901 Gateway Boulevard
South San Francisco, California 94080
FOR THE 2007 ANNUAL MEETING OF STOCKHOLDERS
April 25, 2007
QUESTIONS AND ANSWERS ABOUT THIS PROXY MATERIAL AND VOTING
Why am I receiving these materials?
We sent you this Proxy Statement and the enclosed proxy card because the Board of Directors of Theravance, Inc. (sometimes referred to as the Company or Theravance) is soliciting your proxy to vote at the 2007 Annual Meeting of Stockholders (the Annual Meeting). You are invited to attend the Annual Meeting to vote on the proposals described in this Proxy Statement. However, you do not need to attend the meeting to vote your shares. Instead, you may simply complete, sign and return the enclosed proxy card, or follow the instructions on the enclosed proxy card to submit your proxy via telephone or on the Internet.
The Company intends to mail this Proxy Statement and accompanying proxy card on or about March 14, 2007 to all stockholders of record entitled to vote at the Annual Meeting.
Who can vote at the Annual Meeting?
Only stockholders of record at the close of business on March 1, 2007 will be entitled to vote at the Annual Meeting. On this record date, there were 50,819,439 shares of Company common stock (Common Stock) outstanding and 9,401,498 shares of Company Class A Common Stock (Class A Common Stock) outstanding. All of these outstanding shares are entitled to vote at the Annual Meeting as the Class A Common Stock is entitled to vote with the Common Stock in connection with the matters set forth in this Proxy Statement.

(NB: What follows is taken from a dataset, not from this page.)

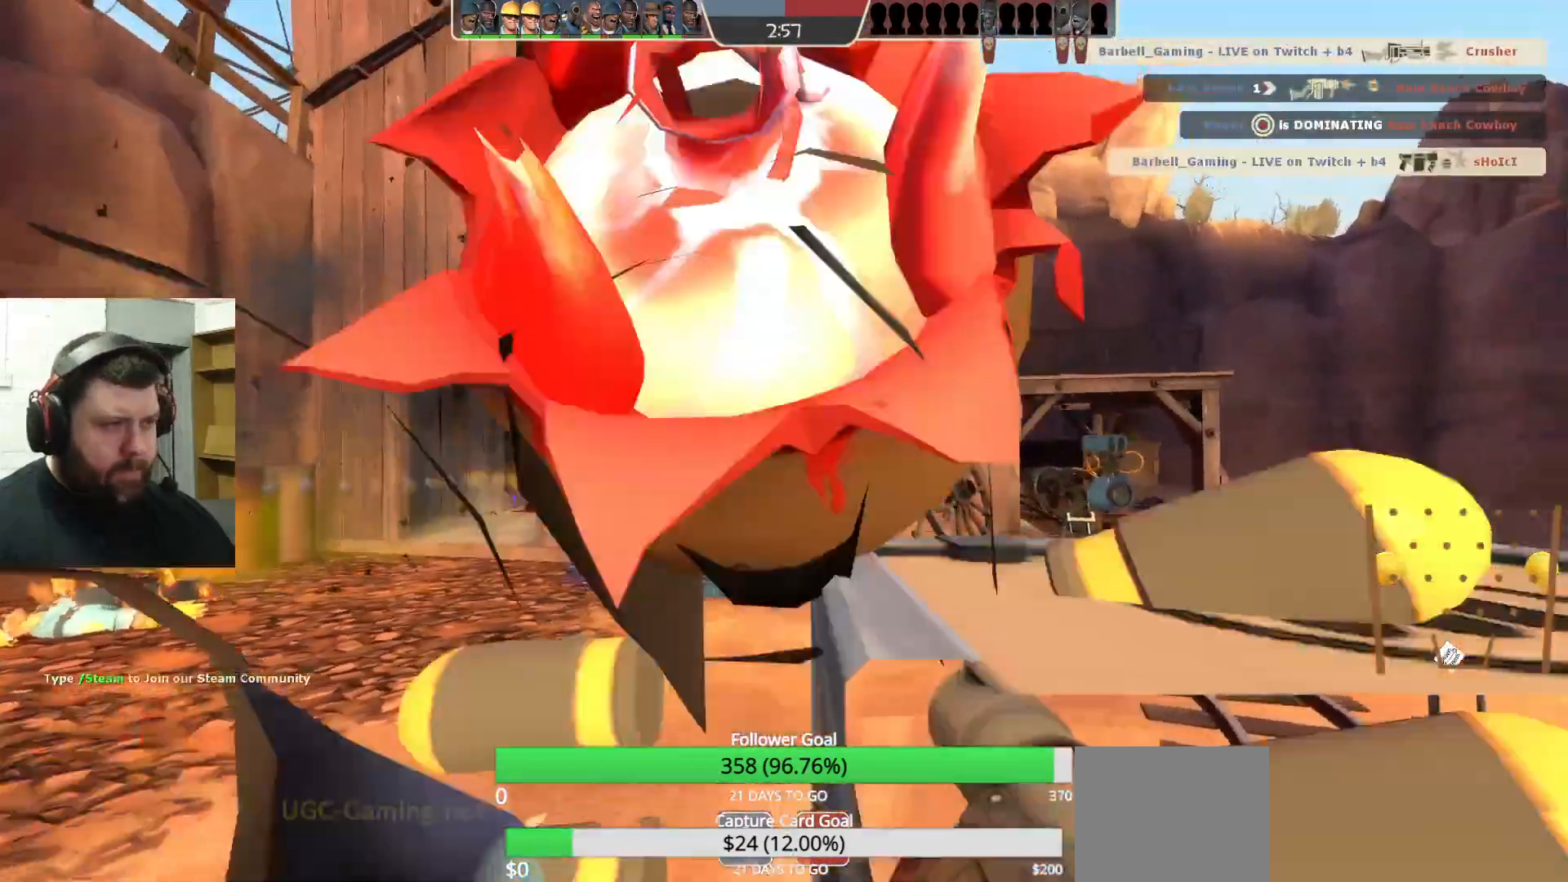
{"buttons": [], "left_stick": "center", "right_stick": "center", "events": [[33, "L2", "up"], [200, "right_stick", "left"], [300, "R1", "down"], [300, "R2", "down"], [317, "left_stick", "up-right"], [367, "right_stick", "center"], [400, "R1", "up"], [417, "R2", "up"], [483, "left_stick", "center"]]}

Entities affiliated with GlaxoSmithKline plc own all outstanding shares of Class A Common Stock.
Stockholder of Record: Shares Registered in Your Name
If on March 1, 2007 your shares were registered directly in your name with our transfer agent, The Bank of New York, then you are a stockholder of record. As a stockholder of record, you may vote in person at the meeting or vote by proxy. Whether or not you plan to attend the meeting, we urge you to fill out and return the enclosed proxy card or vote by proxy via telephone or the Internet as instructed on your proxy card to ensure your vote is counted.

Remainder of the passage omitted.